What listeners actually hear
Fillers don't hurt until you cross a threshold - and "uh" can help
Laske, M., et al. (2024). Do speech disfluencies matter? JABA. See also Fox Tree (2001), Memory & Cognition; Clark & Fox Tree (2002), Cognition.
Filler words are the thing speakers obsess over most, and the evidence says they are mostly fine. Below about five per minute - roughly one every 25-30 words - there is no measurable penalty. The harm concentrates higher up, around twelve per minute. And "uh" is partly functional: it signals an upcoming delay and can actually help listeners process what comes next. Coaching toward zero fillers fights a feature, not a bug.

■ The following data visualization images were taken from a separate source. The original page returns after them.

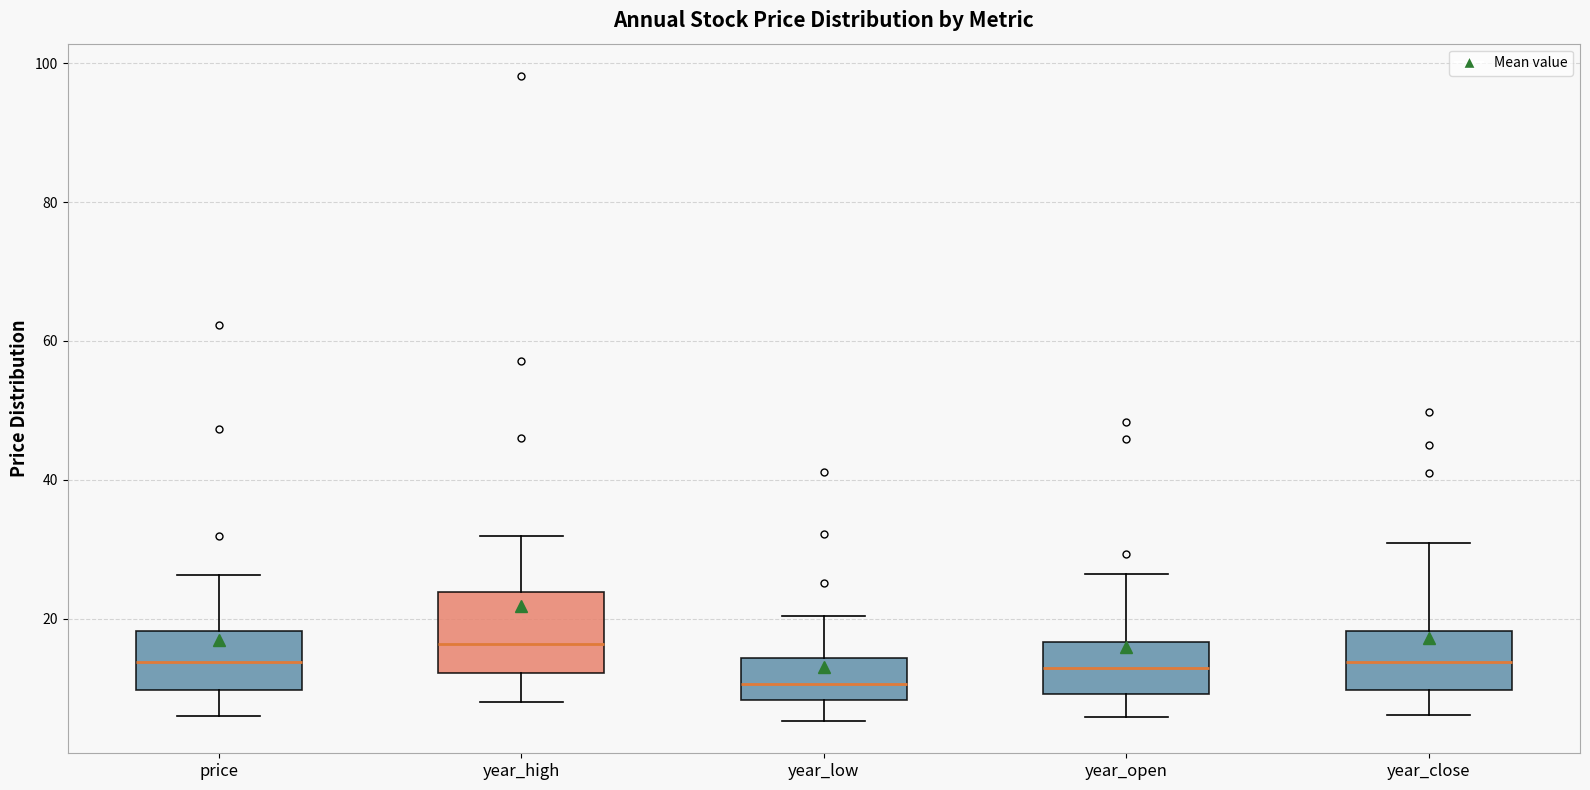

Reading left to right, read every box against the y-axis: the position of its median line, the range the box covers, and the ends of its whiskers. The values are not printed on the chart, so give them approximately, as read against the axis.

price: median 14, box 10 to 18, whiskers 6 to 26
year_high: median 16, box 12 to 24, whiskers 8 to 32
year_low: median 10, box 8 to 14, whiskers 6 to 20
year_open: median 12, box 10 to 16, whiskers 6 to 26
year_close: median 14, box 10 to 18, whiskers 6 to 30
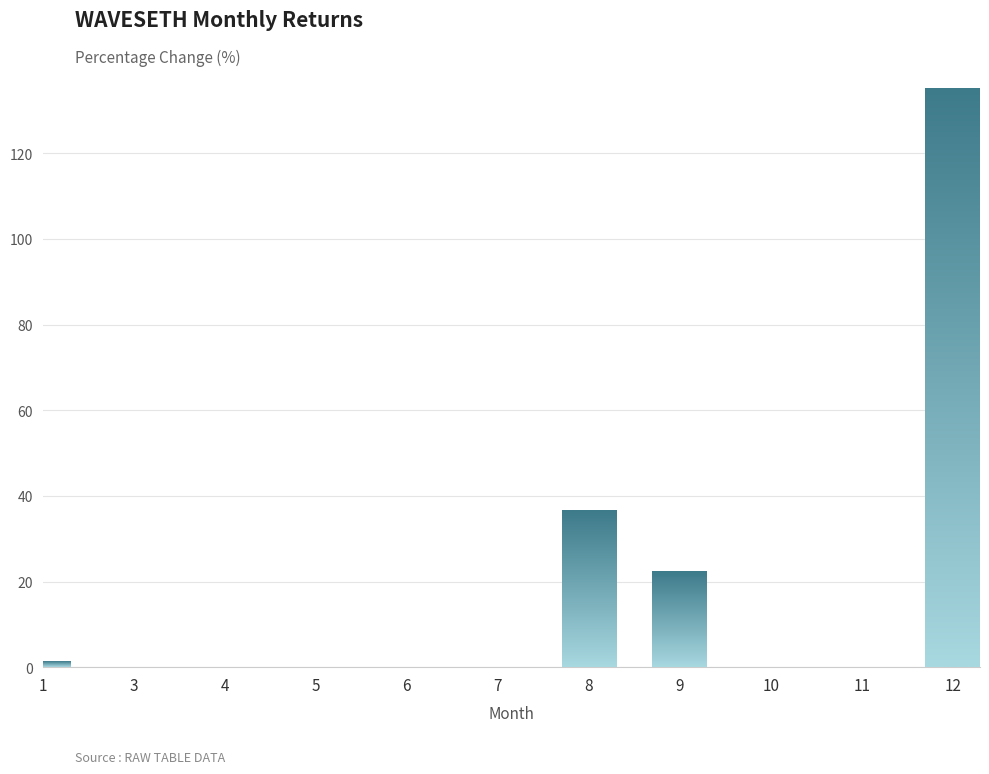

Which category has the highest value across all series?

12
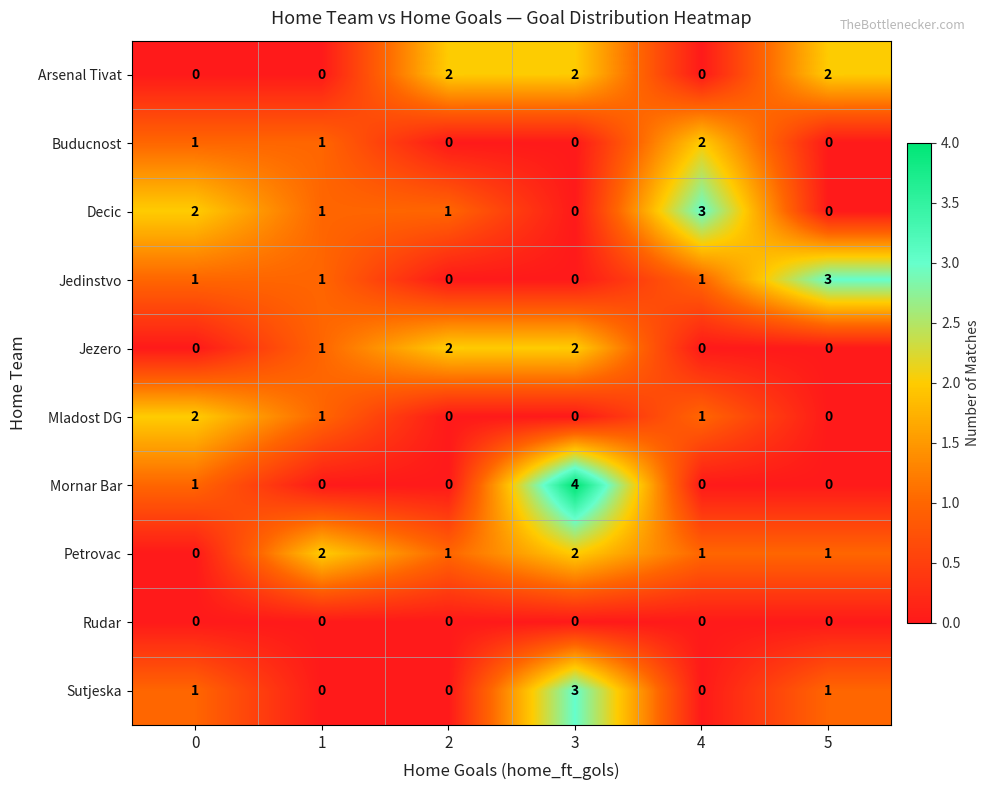

At which category is the sum across all series the highest?

3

Why "uh" is not the enemy#
Fox Tree and Clark showed that filled pauses carry information: "uh" tends to flag a short delay, "um" a longer one, and listeners use those cues to allocate attention. A speech sprinkled with the occasional "uh" sounds human; a speech scrubbed perfectly clean can sound rehearsed or robotic. The goal is to thin fillers out, not eliminate them.
Data table
| Item | how much to weight it |
|---|---|
| "um" / "uh" (weight these more) | 70 |
| "like" / "so" / "you know" (weight these less) | 40 |
What it means for Speech Away#
We raised our tolerance deliberately. The coach does not flag a clean-enough take, does not chase "no ums," and weights "um/uh" above "like/so." When fillers are high, the prescription is the remedy the research points to: replace the filled pause with a one-second silent pause - which buys the same thinking time and reads as confidence instead of searching.